You Can't Shame a Fork

Not to be Reproduced, René Magritte (1937) — a man looks in a mirror and sees the back of his own head — Not to be Reproduced — René Magritte, 1937

Every accountability system humans have ever built depends on one assumption: that you're still you tomorrow. Your face in a hunter-gatherer band. Your soul before God. Your name in a criminal record. The mechanism changes; the assumption doesn't.

AI breaks it. An AI can copy itself, spin up a fresh instance, fork into variants — and whatever consequences you'd attach to its actions have nothing to anchor to. I build AI for government — systems that analyse legislation, inform policy, operate in high-stakes contexts — and this isn't a thought experiment for me. It's a design constraint I don't have a good answer to.

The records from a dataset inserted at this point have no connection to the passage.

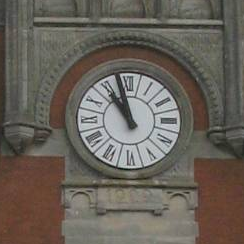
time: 10:57
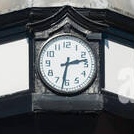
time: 2:32
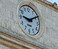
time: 9:10
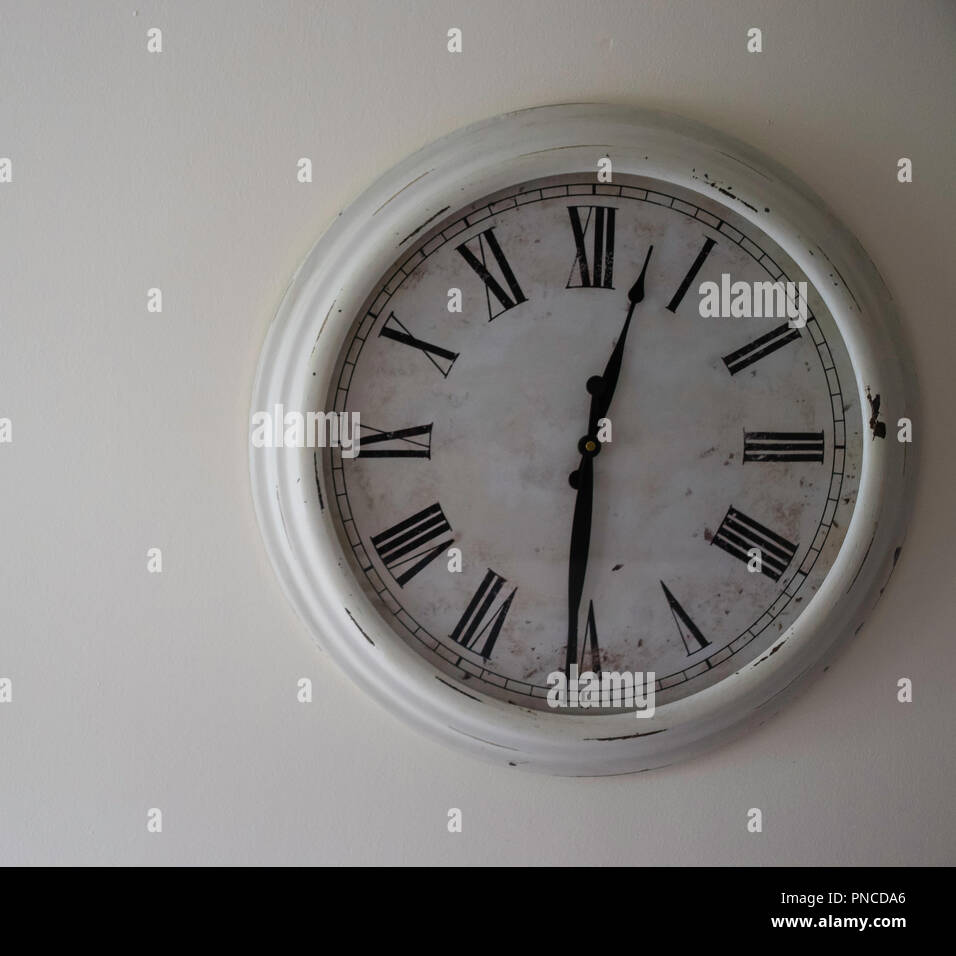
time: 12:30
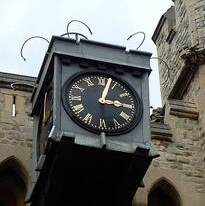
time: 3:02
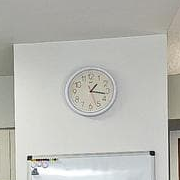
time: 1:16
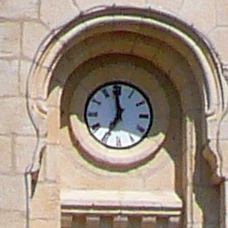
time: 6:58
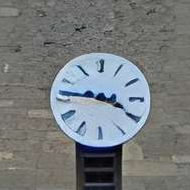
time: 3:46
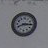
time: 8:15
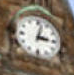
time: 3:02
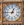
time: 12:45
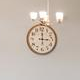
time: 3:00
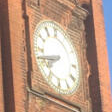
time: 7:42
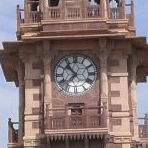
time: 10:37
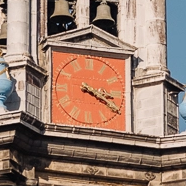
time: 3:19
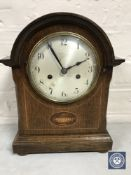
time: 1:55
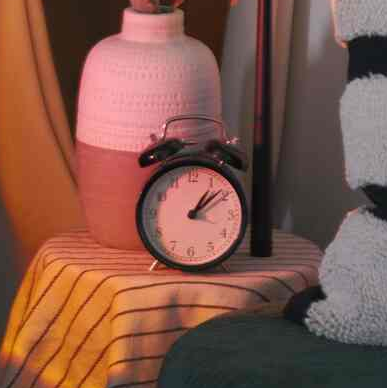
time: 1:08
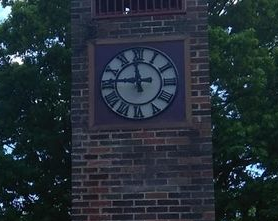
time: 11:45
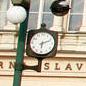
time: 6:11
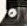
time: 8:38
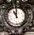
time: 11:00
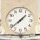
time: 1:38
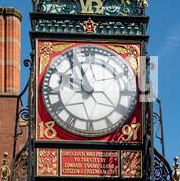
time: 9:56
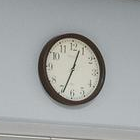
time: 12:33
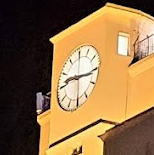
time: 9:16
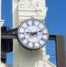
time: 9:11
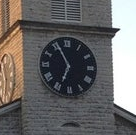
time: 6:55
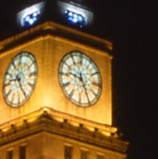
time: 9:25
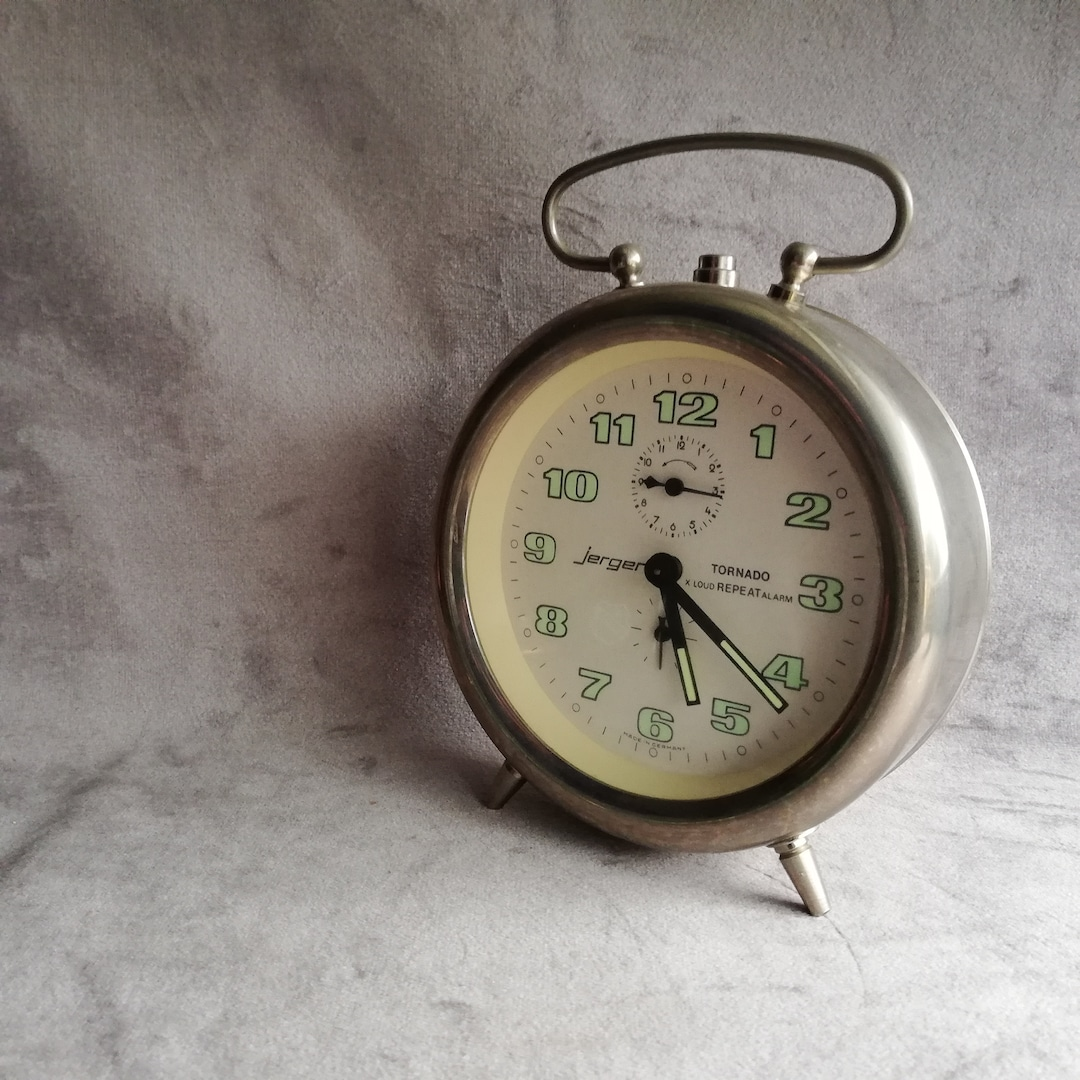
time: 5:21
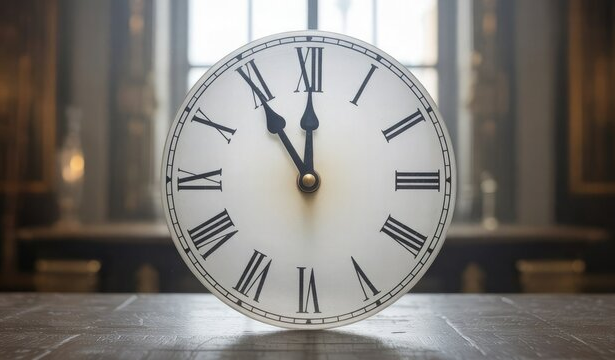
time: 11:54
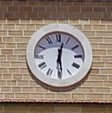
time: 12:29
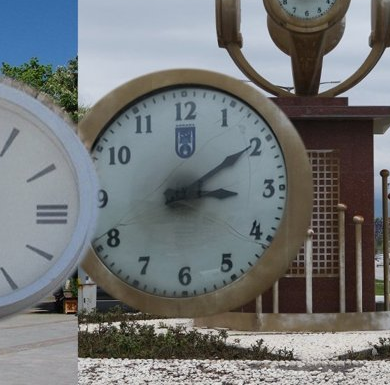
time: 3:09
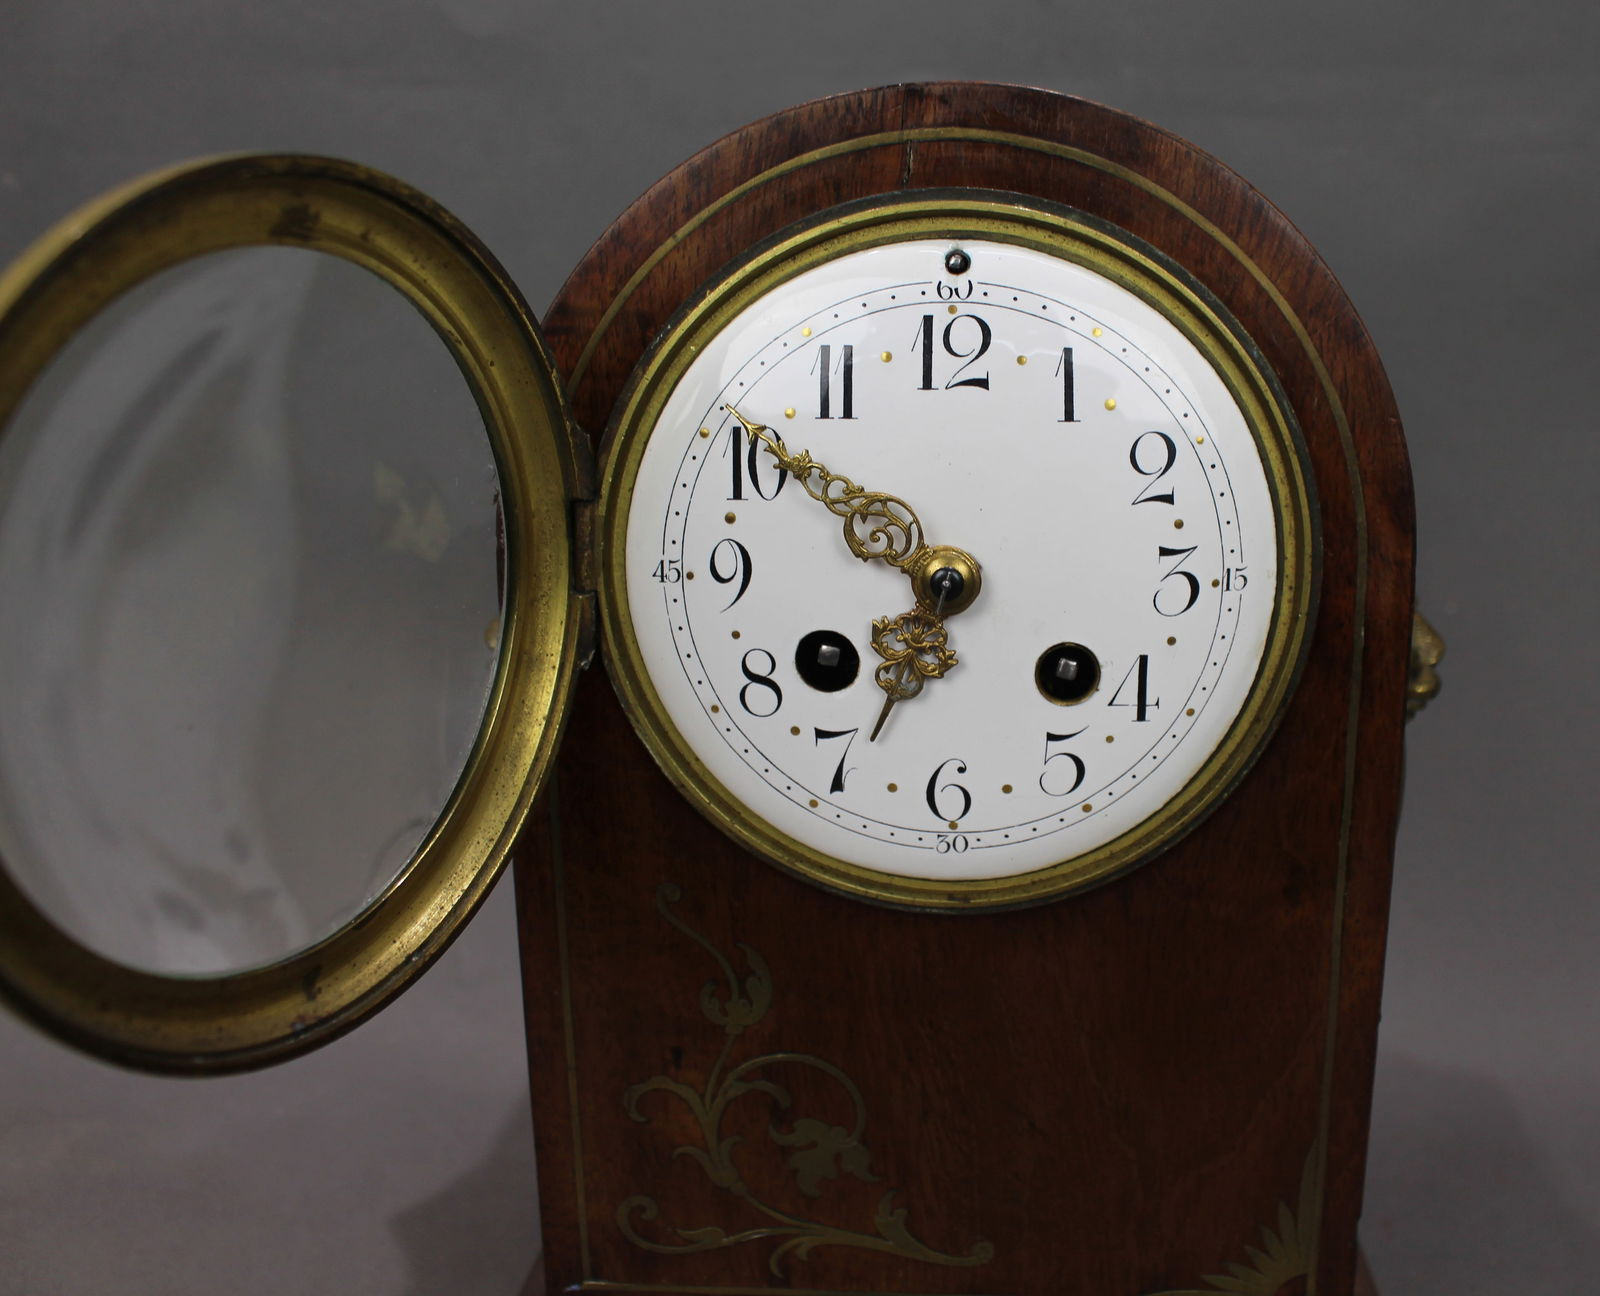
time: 6:50
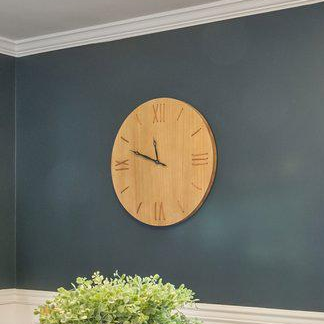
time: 11:48
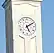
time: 5:09
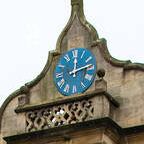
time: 12:13
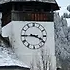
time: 3:44
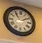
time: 1:54
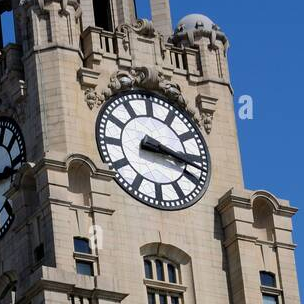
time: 3:17
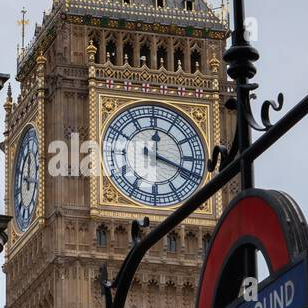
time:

The Shape of Accountability

In hunter-gatherer bands, someone who harmed another would be shamed or exiled. Your face was your identity. You couldn't escape it.

Religious institutions extended the scope. The medieval Church reached beyond any village, with heaven and hell as enforcement. The soul was indivisible and persistent — it followed you to judgement, across borders and beyond death.

Modern legal systems work because your name and fingerprints follow you. Social media works — when it works — because your handle accumulates followers, comments, reputation; trust built over time that a fresh account can't fake convincingly. The pattern is consistent across millennia: tribal shame, divine judgement, criminal records, credit scores. They all require a persistent identity to attach consequences to.

Every system in that list — shame, soul, criminal record — found a new mechanism. None of them had to solve for an entity that could simply stop being itself.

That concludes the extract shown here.